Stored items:
··········

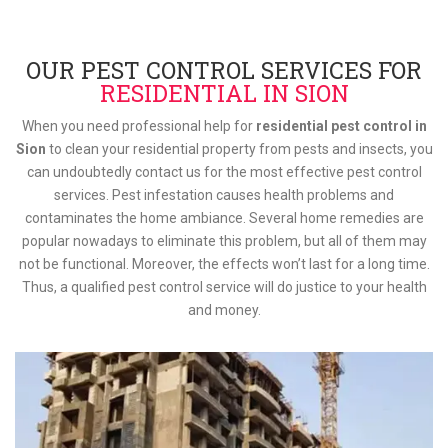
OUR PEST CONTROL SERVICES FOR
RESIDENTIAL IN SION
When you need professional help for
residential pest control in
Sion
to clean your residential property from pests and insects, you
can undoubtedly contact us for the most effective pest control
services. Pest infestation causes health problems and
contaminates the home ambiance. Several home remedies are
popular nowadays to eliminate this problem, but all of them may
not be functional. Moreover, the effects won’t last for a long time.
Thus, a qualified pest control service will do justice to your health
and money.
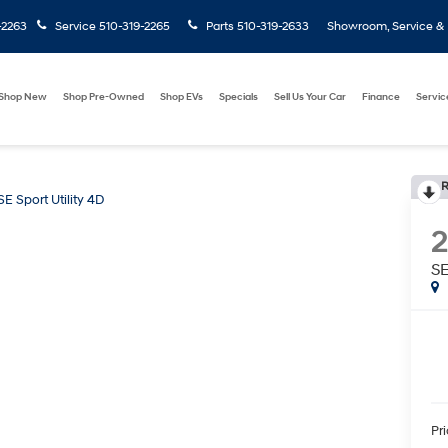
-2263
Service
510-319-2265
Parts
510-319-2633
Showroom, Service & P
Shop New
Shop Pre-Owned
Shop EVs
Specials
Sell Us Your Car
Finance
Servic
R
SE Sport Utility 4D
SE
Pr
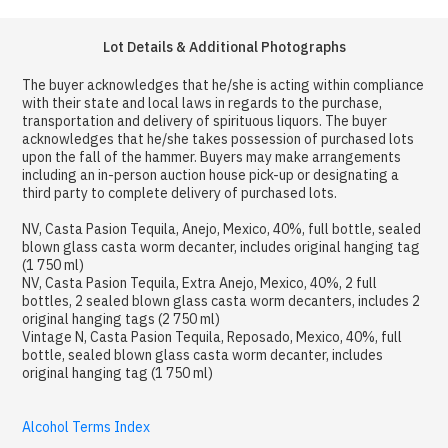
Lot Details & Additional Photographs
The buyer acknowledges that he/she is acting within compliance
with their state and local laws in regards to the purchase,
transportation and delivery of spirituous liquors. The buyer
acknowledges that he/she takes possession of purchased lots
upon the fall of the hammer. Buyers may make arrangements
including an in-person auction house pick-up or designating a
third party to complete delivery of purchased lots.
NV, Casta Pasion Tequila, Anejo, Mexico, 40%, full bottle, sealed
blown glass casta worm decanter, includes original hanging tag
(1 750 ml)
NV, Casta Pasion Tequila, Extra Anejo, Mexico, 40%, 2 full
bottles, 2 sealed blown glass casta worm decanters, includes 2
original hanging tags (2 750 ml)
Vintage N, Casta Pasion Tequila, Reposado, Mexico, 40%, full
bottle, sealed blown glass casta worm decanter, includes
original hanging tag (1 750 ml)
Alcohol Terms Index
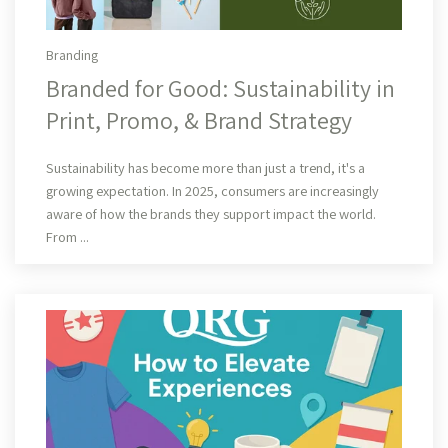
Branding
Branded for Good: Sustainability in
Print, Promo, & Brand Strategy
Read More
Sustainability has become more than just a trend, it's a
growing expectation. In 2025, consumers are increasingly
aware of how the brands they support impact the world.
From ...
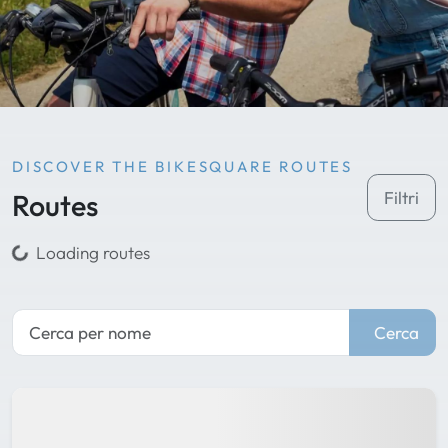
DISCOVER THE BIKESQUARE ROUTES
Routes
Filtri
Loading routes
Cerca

··········

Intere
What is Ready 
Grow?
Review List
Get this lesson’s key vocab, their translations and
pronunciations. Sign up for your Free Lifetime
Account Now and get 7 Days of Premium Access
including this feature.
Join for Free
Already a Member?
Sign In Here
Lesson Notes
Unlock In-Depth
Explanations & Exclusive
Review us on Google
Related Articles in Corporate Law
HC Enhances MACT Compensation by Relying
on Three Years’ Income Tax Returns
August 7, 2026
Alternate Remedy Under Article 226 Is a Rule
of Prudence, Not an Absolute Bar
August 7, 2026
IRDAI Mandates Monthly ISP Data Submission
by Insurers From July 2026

··········

--- What the exercise asks ---
The required output is a copy of each line in the records where the string "their" occurs.

--- Solution for this exercise ---
with their state and local laws in regards to the purchase,
Get this lesson’s key vocab, their translations and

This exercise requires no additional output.